Un matin, Emily se mit à sa fenêtre, dans sa maison sans toit qui semblait un décor de cinéma en plein air ; ce qu'elle vit la troubla, sans qu'elle sût précisément ce que lui rappelait cette découverte. Alors, soudain, Emily comprit qu'elle avait déjà peint cette vue, en Ecosse. Dans la nuit, Cigogne avait planté des arbres de façon à reconstituer, à vingt mille kilomètres de Glasgow, ce qu'elle avait vu mille fois de la fenêtre de sa chambre de petite fille, dans le cottage de ses grands-parents paternels, au fond des Highlands où la petite Emily Pendleton avait coulé des étés délicieux. Jeremy lui avait offert une vue sur mesure. Plus le temps passerait, plus les arbres grandiraient, plus son enfance en Ecosse lui reviendrait. Ce cadeau l'émut aux larmes.

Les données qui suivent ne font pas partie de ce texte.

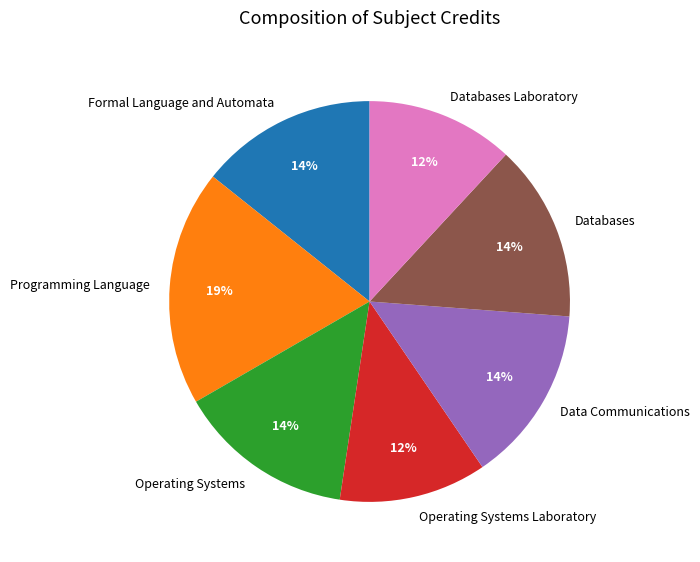

Do Data Communications and Operating Systems Laboratory together represent more than half of the pie?

No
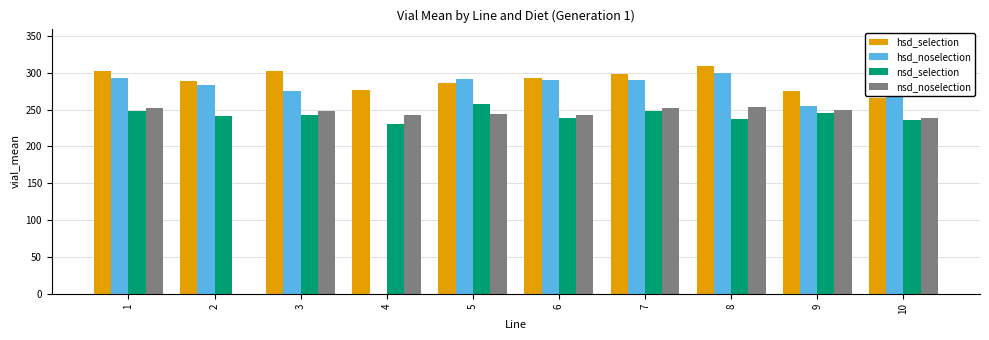

What is the sum of the hsd_noselection values at 4 and 10?

300.0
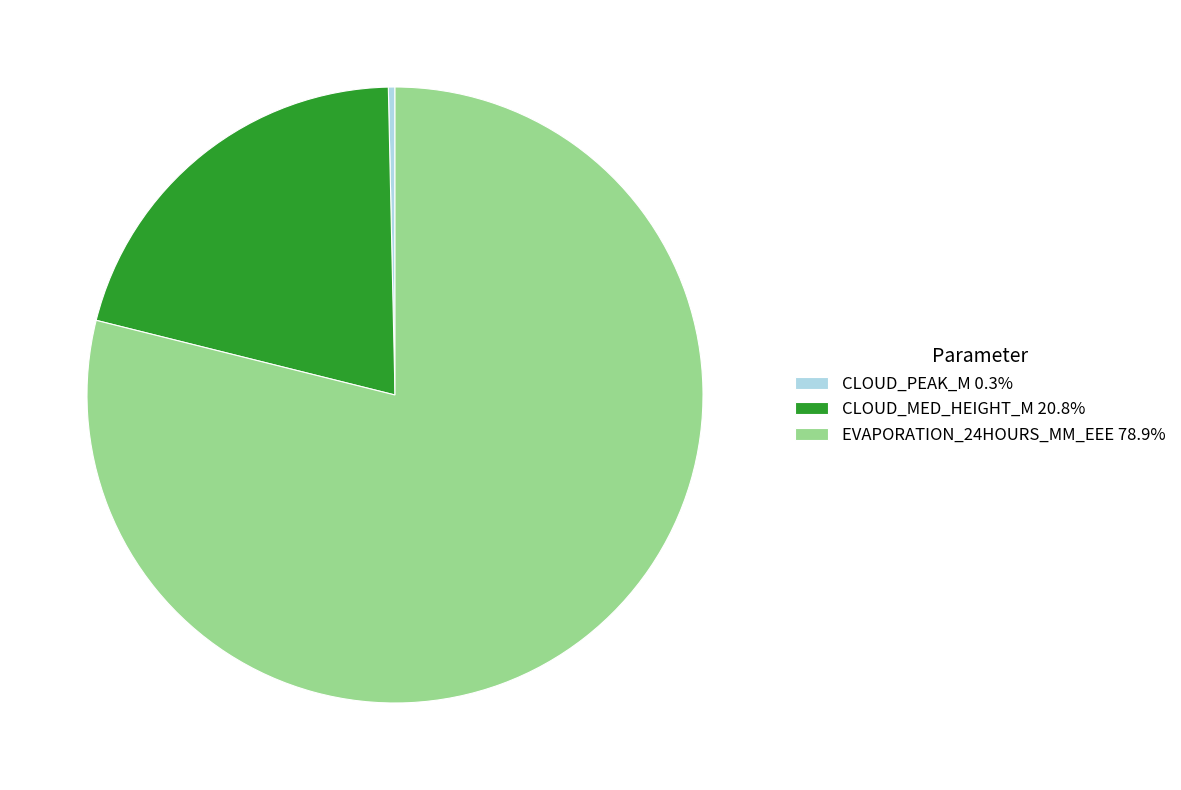

Is CLOUD_PEAK_M 0.3% the majority of the pie?

No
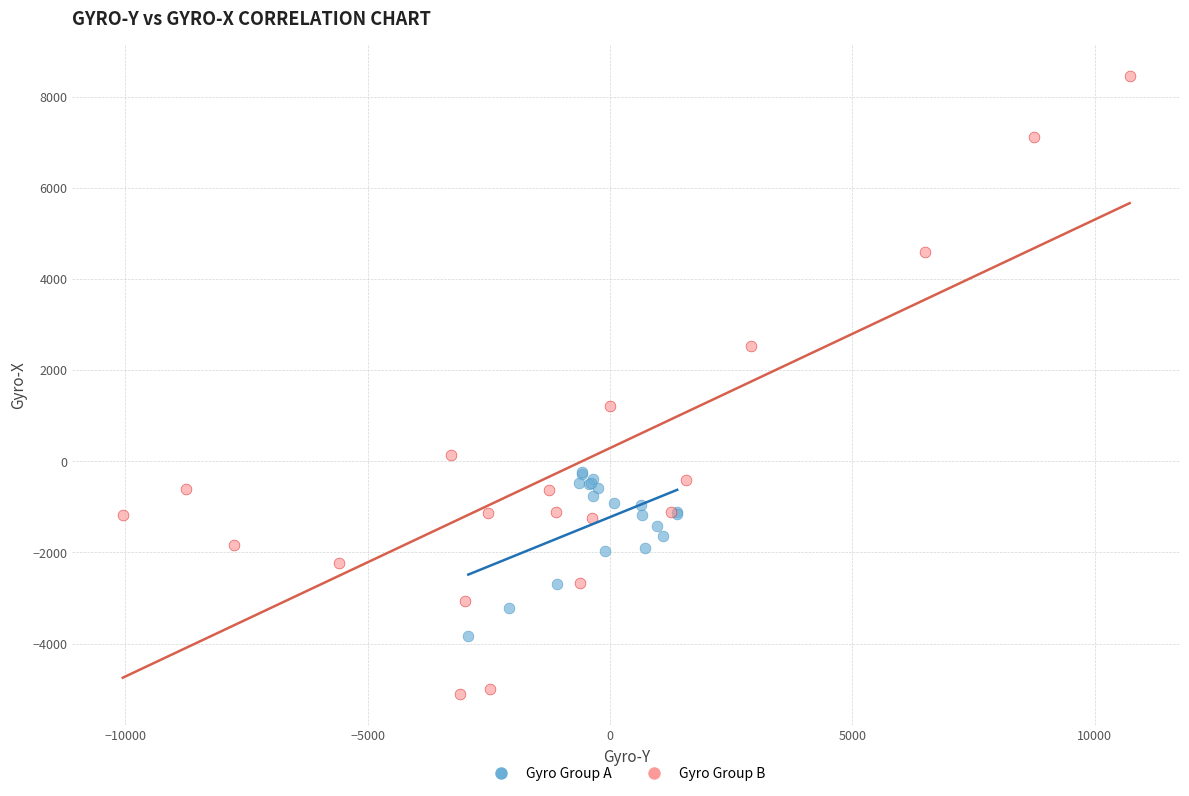

Which series has the largest Y range (max minus min)?

Gyro Group B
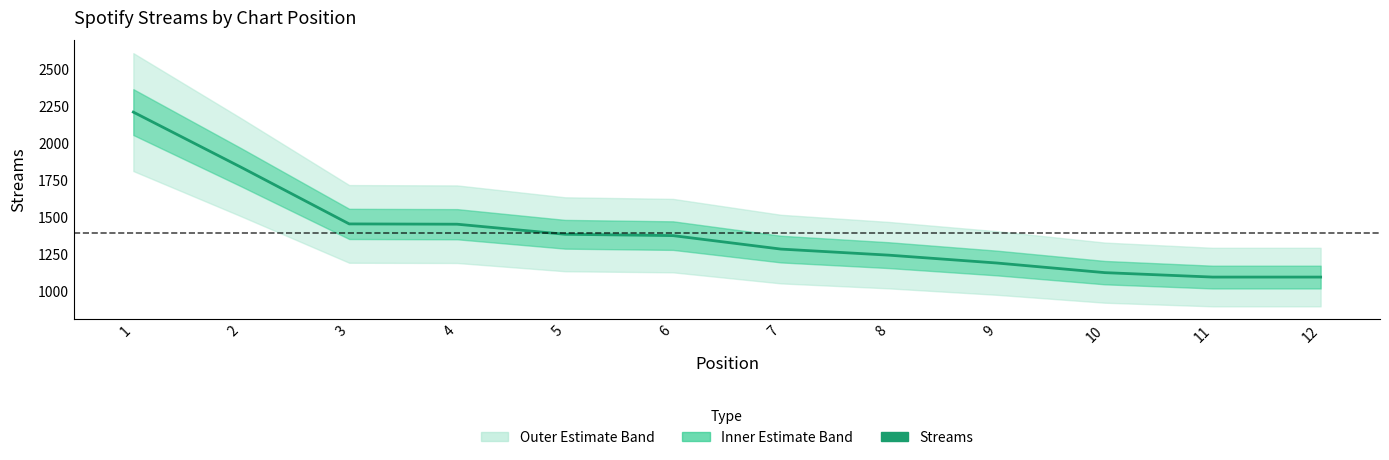

List the labels in order of value, smallest first.

11, 12, 10, 9, 8, 7, 6, 5, 4, 3, 2, 1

Pour le remercier, Emily mit une robe blanche de lin qu'il adorait, se coiffa comme il aimait la voir ; et lorsqu'elle le rejoignit pour le petit déjeuner, elle raconta que l'une de ses amies avait un jour voulu remercier son mari d'un présent qui l'avait touchée en se faisant belle pour lui, en passant les vêtements qu'il préférait lui voir porter. Elle n'en dit pas plus ; Cigogne saisit aussitôt qu'Emily avait vu son cadeau et à quel point elle y avait été sensible. Leurs regards confirmèrent qu'ils s'étaient compris ; et dans un silence délicieux, ils goûtèrent le plaisir de leur complicité, la ferveur de cet amour violent qu'ils éprouvaient soudain l'un pour l'autre, sous des dehors paisibles, face aux enfants et à Algernon qui étaient éloignés de se douter de quoi que ce fût. Cette retenue très britannique augmentait encore la tension qui les animait.

Ils étaient en passe de devenir d'authentiques Gauchers.

Lord Cigogne se sentait rejoindre Emily dans une vie réelle, un quotidien qui, loin de les séparer sournoisement, les reliait par ces mille sensations partagées dans une existence authentiquement commune. Cigogne s'étonnait chaque jour de devenir presque aussi réel qu'Emily ; il lui semblait avoir vécu avec elle en Angleterre comme dans un mauvais rêve, coupé du monde sensible. Mais Emily et Jeremy ne connaissaient pas encore les paroxysmes du désir, ces vertiges des sens que favorisait le surprenant calendrier de l'île d'Hélène.

12

On approchait de Pâques ; les Gauchers se préparaient à leur Carême particulier. Et avec quelle ferveur ! Pendant quarante jours, personne dans l'île n'aurait de relations sexuelles avec qui que ce fût. Les couples s'interdisaient toute transgression de cette règle, non par excès de vertu mais pour remettre du prix dans cet acte qu'ils goûtaient trop pour négliger de l'entourer de précautions. Cette coutume visait à faire renaître chaque année les désirs altérés par l'habitude, à susciter des frustrations propres à réveiller les ardeurs alanguies.